How do you think about this RP ratio, is there an optimal lower number that you would want to be gearing towards, maybe just some thoughts on this longer RP ratio?
Aubrey McClendon
I think we would like to have it all produced in one day and just get paid for it and would be done. But that's not the way the earth works.
And so, when you look at our acreage inventory of 440,000 acres and you look at a well every 80 acres, you have room for about 5500 net wells there. And I don't know how many net wells we have drilled so far, but my guess is, not more than Jeff may have it exactly but probably not more than 1,000.
And so, it is just matter of how much money do you have to apply to a play. And then, how much gas can a market take at any one time.
So clearly, I think what happens over time Rehan is that the conventional plays in the US slowly dry up or get [bell bowed] aside by the shale plays and that this production continues to increase over time and that that RP comes down. Right now, the RP doesn't really -- the reserve side of it doesn't get bigger over time, except this technology improves and we have already disclosed and southwestern has as well that we're running 30% better than our 2.2 pro forma.
So we're somewhere between 2.8 and 3 these days.
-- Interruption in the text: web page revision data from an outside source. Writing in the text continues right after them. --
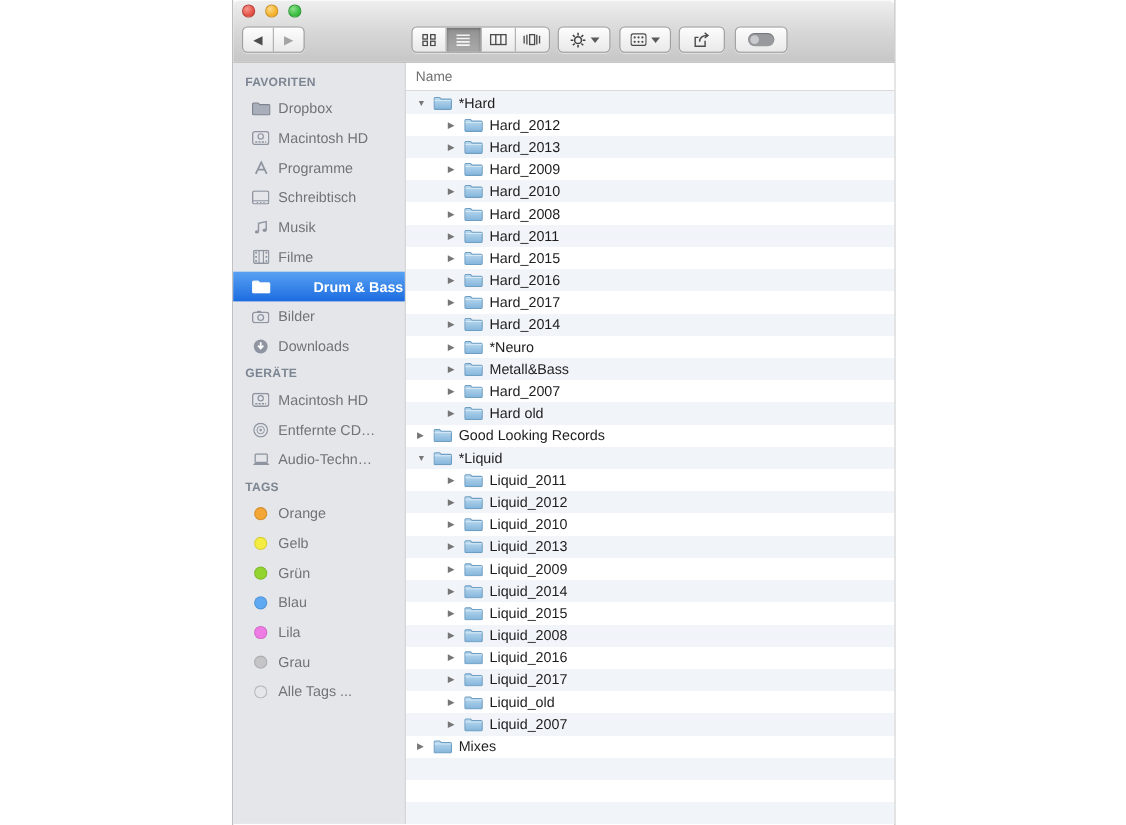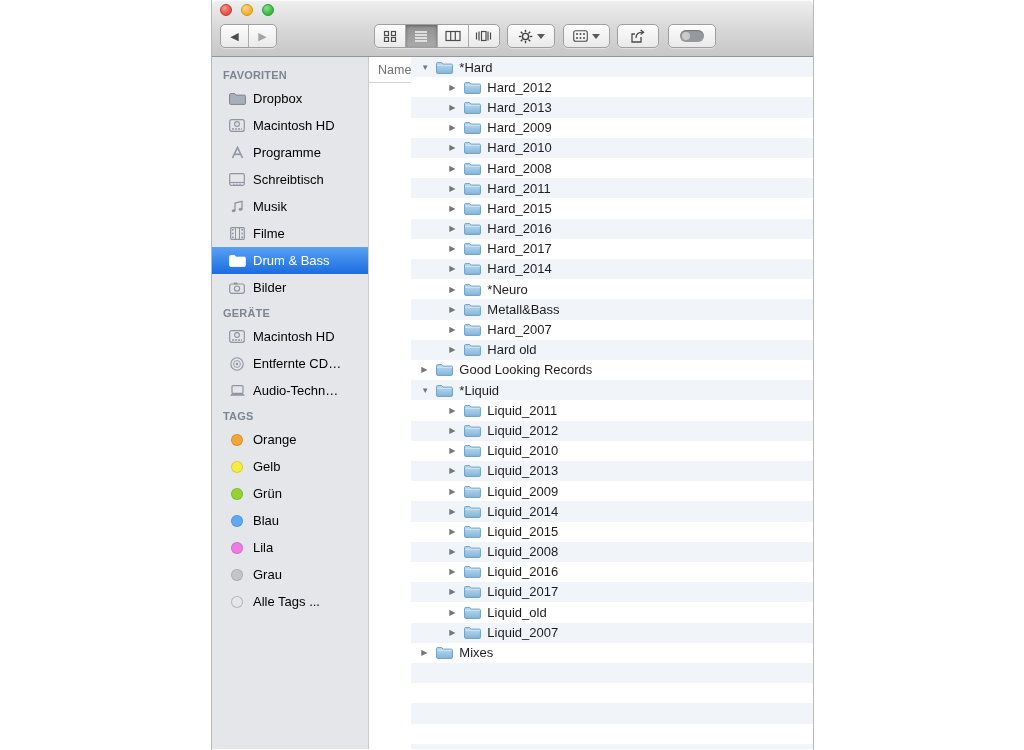--- a/index.html
+++ b/index.html
@@ -53,27 +53,27 @@
   
   .main { display:flex; height:692px; }
 
   .sidebar { width:157px; background:#e4e6ea; border-right:1px solid #cbcbcb;
              padding-top:6px; flex-shrink:0; }
   .section { }
   .section:first-child { margin-top:0; }
   .section-title { height:22px; line-height:24px; padding-left:11px;
                    font-size:11px; font-weight:bold; color:#7c8592; letter-spacing:.2px; }
   .s-item { height:27px; display:flex; align-items:center; padding-left:16px;
-            font-size:13px; color:#000000; cursor:default; white-space:nowrap; }
-  .s-item.selected { background:linear-gradient(#58a1f3,#1c6ce0); color:#fff; font-weight:normal; }
+            font-size:13px; color:#737373; cursor:default; white-space:nowrap; }
+  .s-item.selected { background:linear-gradient(#58a1f3,#1c6ce0); color:#fff; font-weight:bold;gap:32px; }
   .s-icon { width:18px; margin-right:7px; display:flex; justify-content:center; align-items:center; flex-shrink:0; }
   .dot { width:12px; height:12px; border-radius:50%; box-shadow:inset 0 0 0 1px rgba(0,0,0,.12); }
   .dot.outline { background:transparent !important; box-shadow:inset 0 0 0 1px #b4b7bd; }
 
-  .content { flex:1; display:flex; flex-direction:row; background:#fff; }
+  .content { flex:1; display:flex; flex-direction:column; background:#fff; }
   .list-header { height:26px; flex-shrink:0; border-bottom:1px solid #d2d2d2;
                  display:flex; align-items:center; padding-left:9px;
                  font-size:12.5px; color:#707070; background:#fff; }
   .rows { flex:1;
           background:repeating-linear-gradient(to bottom,
             #f1f4f9 0px, #f1f4f9 20.2px, #ffffff 20.2px, #ffffff 40.4px); }
   .row { height:20.2px; display:flex; align-items:center; font-size:13px; color:#1d1d1d;
          cursor:default; white-space:nowrap; }
   .row.lvl0 { padding-left:10px; }
   .row.lvl1 { padding-left:38px; }
@@ -271,20 +271,29 @@
           <div class="s-item">
             <span class="s-icon">
               <svg width="16" height="12" viewBox="0 0 16 12">
                 <rect x=".7" y="2" width="14.6" height="9.3" rx="2" fill="none" stroke="#8f95a0" stroke-width="1.2"></rect>
                 <rect x="4.5" y=".5" width="4" height="2" rx=".8" fill="#8f95a0"></rect>
                 <circle cx="8" cy="6.6" r="2.6" fill="none" stroke="#8f95a0" stroke-width="1.2"></circle>
               </svg>
             </span>
             <span>Bilder</span>
           </div>
+          <div class="s-item">
+            <span class="s-icon">
+              <svg width="14" height="14" viewBox="0 0 14 14">
+                <circle cx="7" cy="7" r="6.3" fill="#8f95a0"></circle>
+                <path d="M7 3.2 v5 M4.6 6.2 L7 8.8 L9.4 6.2" stroke="#fff" stroke-width="1.6" fill="none"></path>
+              </svg>
+            </span>
+            <span>Downloads</span>
+          </div>
         </div>
         <div class="section">
           <div class="section-title">GERÄTE</div>
           <div class="s-item">
             <span class="s-icon">
               <svg width="16" height="13" viewBox="0 0 16 13">
                 <rect x=".7" y=".7" width="14.6" height="11.6" rx="2" fill="none" stroke="#8f95a0" stroke-width="1.2"></rect>
                 <circle cx="8" cy="5" r="2.4" fill="none" stroke="#8f95a0" stroke-width="1.1"></circle>
                 <line x1="3" y1="10" x2="13" y2="10" stroke="#8f95a0" stroke-width="1.4" stroke-dasharray="2 1"></line>
               </svg>

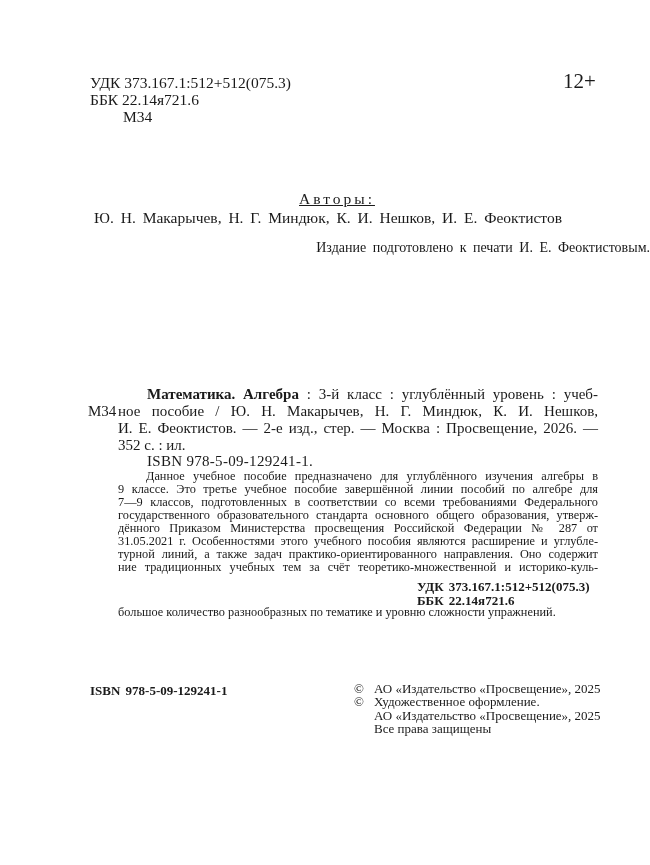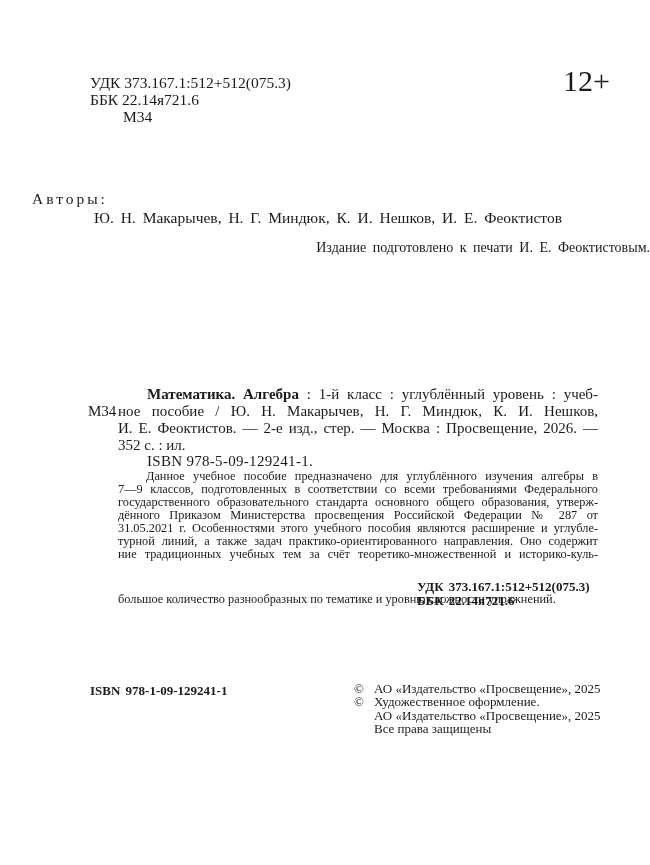--- a/index.html
+++ b/index.html
@@ -22,33 +22,34 @@
       left: 90px;
       top: 74px;
       font-size: 15.5px;
       line-height: 17px;
     }
     .top-class .m34 { padding-left: 33px; }
 
     .age {
       left: 563px;
       top: 68px;
-      font-size: 30px;
+      font-size: 21px;
       line-height: 26px;
     }
 
     
     .authors-label {
       left: 0; width: 650px;
       top: 190px;
-      text-align: left;
+      text-align: center;
       font-size: 15.5px;
       letter-spacing: 3px;
-      padding-left: 32px;
+      padding-left: 24px;
       box-sizing: border-box;
+      text-decoration: underline;
     }
     .authors-list {
       left: 0; width: 650px;
       top: 209px;
       text-align: center;
       font-size: 15.5px;
       word-spacing: 3px;
       padding-left: 6px;
       box-sizing: border-box;
     }
@@ -142,43 +143,44 @@
 </div>
 
 <div class="abs age">12+</div>
 
 <div class="abs authors-label">Авторы:</div>
 <div class="abs authors-list">Ю. Н. Макарычев,  Н. Г. Миндюк,  К. И. Нешков,  И. Е. Феоктистов</div>
 <div class="abs prepared">Издание подготовлено к печати И. Е. Феоктистовым.</div>
 
 <div class="abs bib-m34">М34</div>
 <div class="abs bib">
-  <span class="line first-indent"><b>Математика. Алгебра</b><span> : 1-й класс : углублённый уровень : учеб-</span></span>
+  <span class="line first-indent"><b>Математика. Алгебра</b><span> : 3-й класс : углублённый уровень : учеб-</span></span>
   <span class="line">ное пособие / Ю. Н. Макарычев, Н. Г. Миндюк, К. И. Нешков,</span>
   <span class="line">И. Е. Феоктистов. — 2-е изд., стер. — Москва : Просвещение, 2026. —</span>
   <span class="line last">352 с. : ил.</span>
 </div>
 <div class="abs isbn-line">ISBN 978-5-09-129241-1.</div>
 
 <div class="abs annotation">
   <span class="line first">Данное учебное пособие предназначено для углублённого изучения алгебры в</span>
+  <span class="line">9 классе. Это третье учебное пособие завершённой линии пособий по алгебре для</span>
   <span class="line">7—9 классов, подготовленных в соответствии со всеми требованиями Федерального</span>
   <span class="line">государственного образовательного стандарта основного общего образования, утверж-</span>
   <span class="line">дённого Приказом Министерства просвещения Российской Федерации № 287 от</span>
   <span class="line">31.05.2021 г. Особенностями этого учебного пособия являются расширение и углубле-</span>
   <span class="line">турной линий, а также задач практико-ориентированного направления. Оно содержит</span>
   <span class="line">ние традиционных учебных тем за счёт теоретико-множественной и историко-куль-</span>
   <span class="line last">большое количество разнообразных по тематике и уровню сложности упражнений.</span>
 </div>
 
 <div class="abs bottom-codes">
   <div>УДК 373.167.1:512+512(075.3)</div>
   <div>ББК 22.14я721.6</div>
 </div>
 
-<div class="abs isbn-footer">ISBN 978-1-09-129241-1</div>
+<div class="abs isbn-footer">ISBN 978-5-09-129241-1</div>
 
 <div class="abs copyright">
   <span class="row"><span class="sym">©</span><span>АО «Издательство «Просвещение», 2025</span></span>
   <span class="row"><span class="sym">©</span><span>Художественное оформление.</span></span>
   <span class="row"><span class="sym"></span><span>АО «Издательство «Просвещение», 2025</span></span>
   <span class="row"><span class="sym"></span><span>Все права защищены</span></span>
 </div>
 
 </body></html>

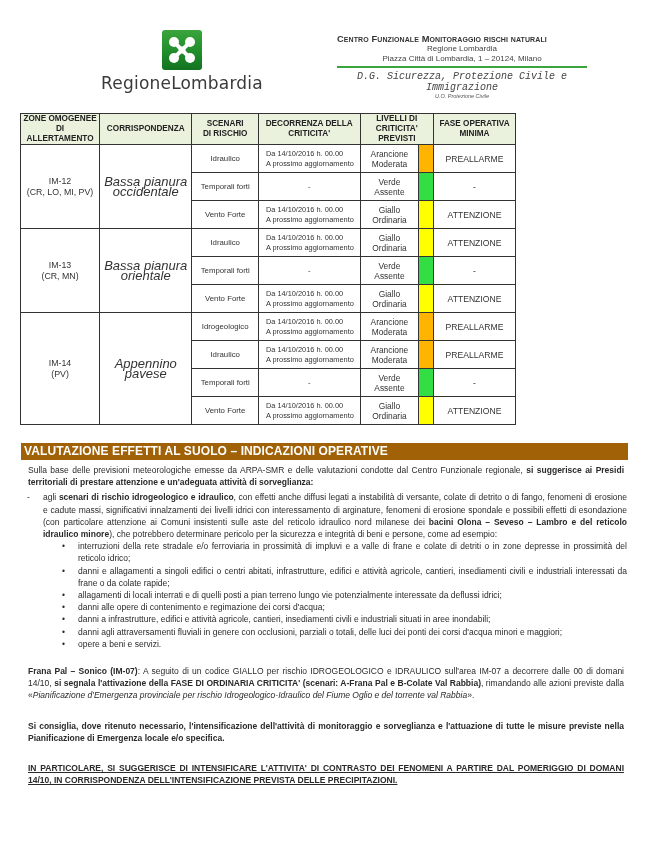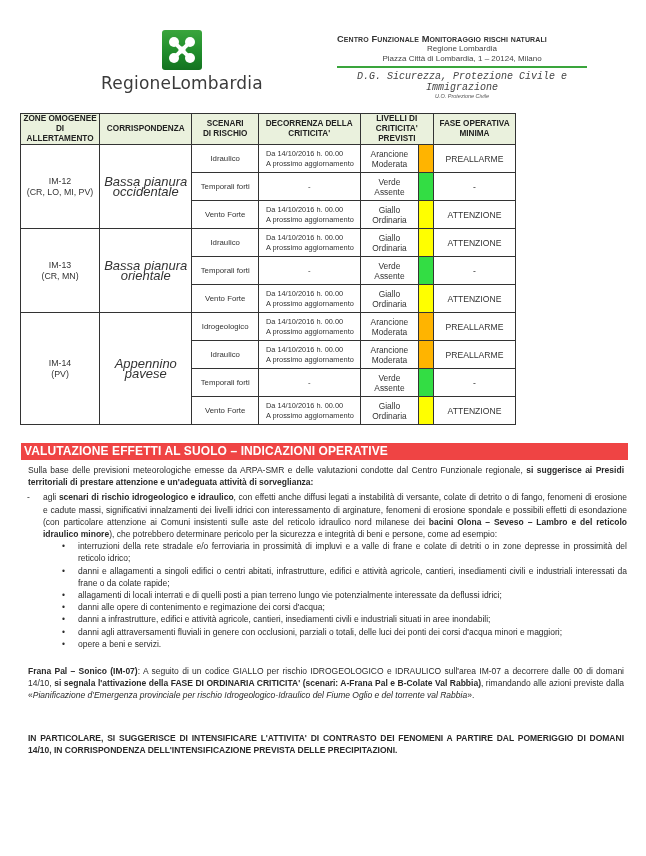--- a/index.html
+++ b/index.html
@@ -26,31 +26,31 @@
   table.alert th { background: #eaf1dd; font-size: 8.2px; font-weight: bold; color: #222; height: 29px; line-height: 10px; }
   table.alert td { font-size: 7.8px; color: #333; height: 27px; line-height: 10px; }
   table.alert td.zone { font-size: 8.8px; line-height: 11px; }
   table.alert td.denom { font-style: italic; font-size: 13px; }
   table.alert td.dec { text-align: left; font-size: 7.4px; line-height: 10px; white-space: nowrap; padding-left: 7px; }
   table.alert td.level { font-size: 8.4px; }
   table.alert td.fase { font-size: 8.6px; }
   table.alert td.sw { padding: 0; width: 30px; }
 
   
-  .sec-bar { position: absolute; left: 21px; top: 443px; width: 607px; height: 17px; background: #ef4444; color: #fff;
+  .sec-bar { position: absolute; left: 21px; top: 443px; width: 607px; height: 17px; background: #a16207; color: #fff;
     font-size: 12px; font-weight: bold; line-height: 17px; padding-left: 3px; box-sizing: border-box; letter-spacing: 0.1px; }
   .body { position: absolute; left: 25px; top: 461px; width: 602px; font-size: 8.5px; line-height: 12.2px; color: #2a2a2a; }
   .body p { margin: 3px; text-align: justify; }
   .dash-item { position: relative; padding-left: 18px; text-align: justify; }
   .dash-item .mk { position: absolute; left: 2px; top: 0; }
   ul.bul { margin: 0; padding: 0 0 0 53px; list-style: none; }
   ul.bul li { position: relative; text-align: justify; }
   ul.bul li .mk { position: absolute; left: -16px; }
   .gap { height: 12px; }
-  .u { font-weight: bold; }
+  .u { text-decoration: underline; font-weight: bold; }
 </style>
 </head>
 <body>
 
 <div class="logo">
   <div class="logo-mark">
     <svg width="40" height="40" viewBox="0 0 40 40">
       <g fill="#ffffff">
         <circle cx="12" cy="12" r="5"></circle>
         <circle cx="28" cy="12" r="5"></circle>
@@ -187,15 +187,16 @@
       <li><span class="mk">•</span><span>danni e allagamenti a singoli edifici o centri abitati, infrastrutture, edifici e attività agricole, cantieri, insediamenti civili e industriali interessati da frane o da colate rapide;</span></li>
       <li><span class="mk">•</span><span>allagamenti di locali interrati e di quelli posti a pian terreno lungo vie potenzialmente interessate da deflussi idrici;</span></li>
       <li><span class="mk">•</span><span>danni alle opere di contenimento e regimazione dei corsi d'acqua;</span></li>
       <li><span class="mk">•</span><span>danni a infrastrutture, edifici e attività agricole, cantieri, insediamenti civili e industriali situati in aree inondabili;</span></li>
       <li><span class="mk">•</span><span>danni agli attraversamenti fluviali in genere con occlusioni, parziali o totali, delle luci dei ponti dei corsi d'acqua minori e maggiori;</span></li>
       <li><span class="mk">•</span><span>opere a beni e servizi.</span></li>
     </ul>
   <div class="gap"></div>
   <p><b>Frana Pal – Sonico (IM-07)</b><span>: A seguito di un codice GIALLO per rischio IDROGEOLOGICO e IDRAULICO sull'area IM-07 a decorrere dalle 00 di domani 14/10, </span><b>si segnala l'attivazione della FASE DI ORDINARIA CRITICITA' (scenari: A-Frana Pal e B-Colate Val Rabbia)</b><span>, rimandando alle azioni previste dalla «</span><i>Pianificazione d'Emergenza provinciale per rischio Idrogeologico-Idraulico del Fiume Oglio e del torrente val Rabbia</i><span>».</span></p>
   <div class="gap"></div>
+  <p><b>Si consiglia, dove ritenuto necessario, l'intensificazione dell'attività di monitoraggio e sorveglianza e l'attuazione di tutte le misure previste nella Pianificazione di Emergenza locale e/o specifica.</b></p>
   <div class="gap"></div>
   <p><span class="u">IN PARTICOLARE, SI SUGGERISCE DI INTENSIFICARE L'ATTIVITA' DI CONTRASTO DEI FENOMENI A PARTIRE DAL POMERIGGIO DI DOMANI 14/10, IN CORRISPONDENZA DELL'INTENSIFICAZIONE PREVISTA DELLE PRECIPITAZIONI.</span></p>
 </div>
 
 </body></html>

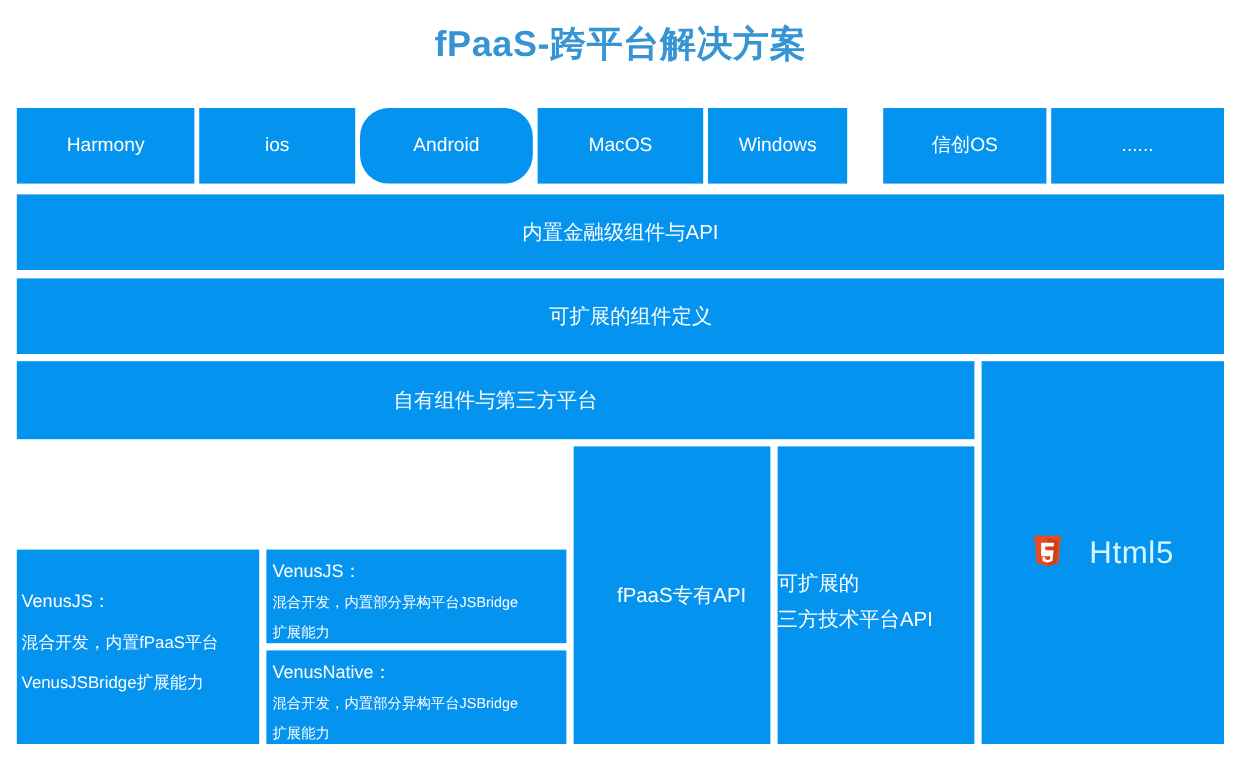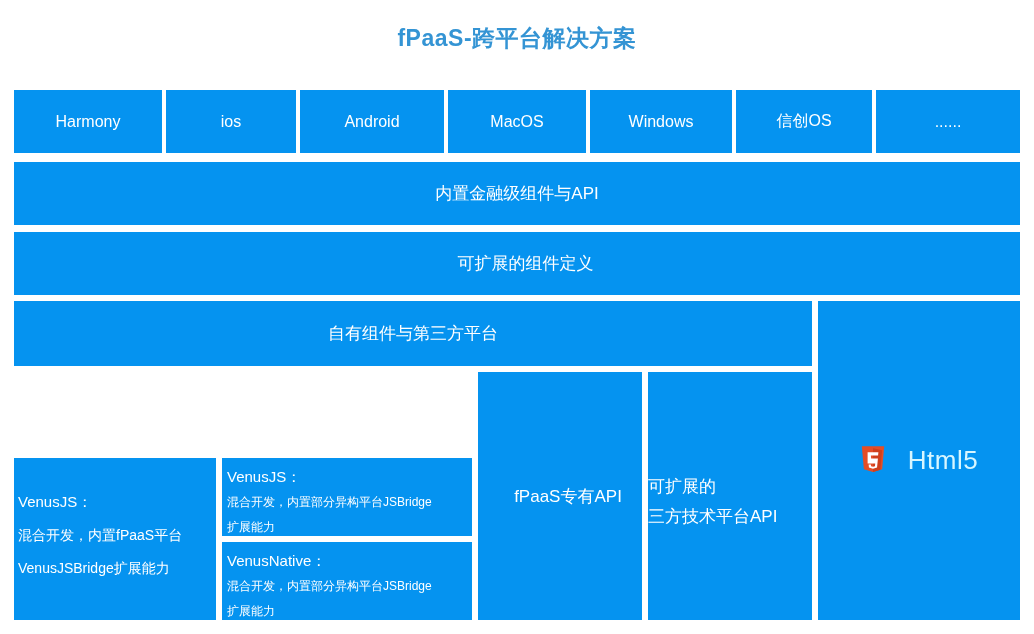--- a/index.html
+++ b/index.html
@@ -19,21 +19,21 @@
     background: #ffffff;
   }
 
   
   #title {
     position: absolute;
     left: 0;
     top: 16px;
     width: 1034px;
     text-align: center;
-    font-size: 23px;
+    font-size: 30px;
     font-weight: 700;
     color: #3494d4;
     letter-spacing: 0.5px;
     line-height: 44px;
     white-space: nowrap;
   }
 
   
   .blk {
     position: absolute;
@@ -166,27 +166,27 @@
 <div id="stage">
 
   <div id="title">fPaaS-跨平台解决方案</div>
 
   <div class="blk platform" style="left:14px;width:148px;">
     <span>Harmony</span>
   </div>
   <div class="blk platform" style="left:166px;width:130px;">
     <span>ios</span>
   </div>
-  <div class="blk platform" style="left:300px;width:144px;">
+  <div class="blk platform" style="left:300px;width:144px;border-radius:24px;">
     <span>Android</span>
   </div>
   <div class="blk platform" style="left:448px;width:138px;">
     <span>MacOS</span>
   </div>
-  <div class="blk platform" style="left:590px;width:142px;">
+  <div class="blk platform" style="left:590px;width:116px;">
     <span>Windows</span>
   </div>
   <div class="blk platform" style="left:736px;width:136px;">
     <span>信创OS</span>
   </div>
   <div class="blk platform" style="left:876px;width:144px;">
     <span>......</span>
   </div>
 
   <div class="blk banner" id="banner-api">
So that number kind of stays out there, and then as your production grows obviously that RP shrinks over time and as you're able to afford more drilling and as the market can absorb more gas than you can accelerate.
Jeff tells me that our net drilling so far in the Fayetteville has been 313 net wells.
Jeff Mobley
Net PDP wells.
Aubrey McClendon
Net PDP wells out of a potential of about 5500. So, we have only drilled 6% of our potential wells in the Fayetteville today.
Jeff Mobley
Just to echo that Aubrey, just adding to that we show about $25,000 acres drilled today that will be entire acreage position. And if you're really to think about a true RP ratio on just proved reserves and not trying to expand it to the whole universe of what might ultimately be drilled, we have just over 800 Bcf of proved reserves books.
So I am not sure how much will produce this year Steve in just the Fayetteville on a net basis, but current is 200. I don't know what the year is projected.
Steve Dixon
That would give you a true indication of what really the RP that most people think about of production versus book proved reserves.
Rehan Rashid - FBR Capital Markets
On the CapEx one really quickly the 575 for Q3, Q4 is that before reimbursements from the JV or net of it?
Aubrey McClendon
That is after, that is net of.
Rehan Rashid - FBR Capital Markets
Okay, thank you.
Jeff Mobley
Okay, thank you, and looks like that is the end. So, we appreciate it very much.
If you have any follow-up questions for us, please give Jeff or Mark a holler. Thank you.
Operator
This does conclude today's conference. Thank you for joining us and have a wonderful day.